* [Data]
Segment Open

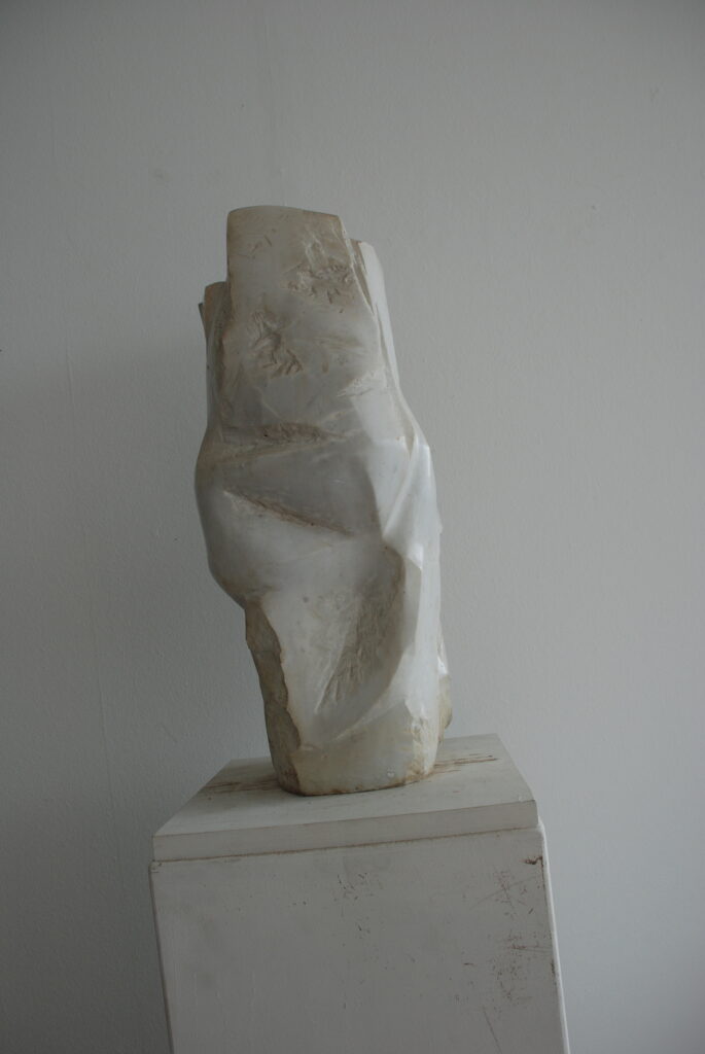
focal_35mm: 30
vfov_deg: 61.9
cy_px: 527
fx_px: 879
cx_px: 352
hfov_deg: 43.7
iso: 200
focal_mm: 20
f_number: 5.6
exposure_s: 1/125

Segment Closed

* [Exercise]
An exact copy of all entries is needed, with no pictures in it.

* [Expected output]
focal_35mm: 30
vfov_deg: 61.9
cy_px: 527
fx_px: 879
cx_px: 352
hfov_deg: 43.7
iso: 200
focal_mm: 20
f_number: 5.6
exposure_s: 1/125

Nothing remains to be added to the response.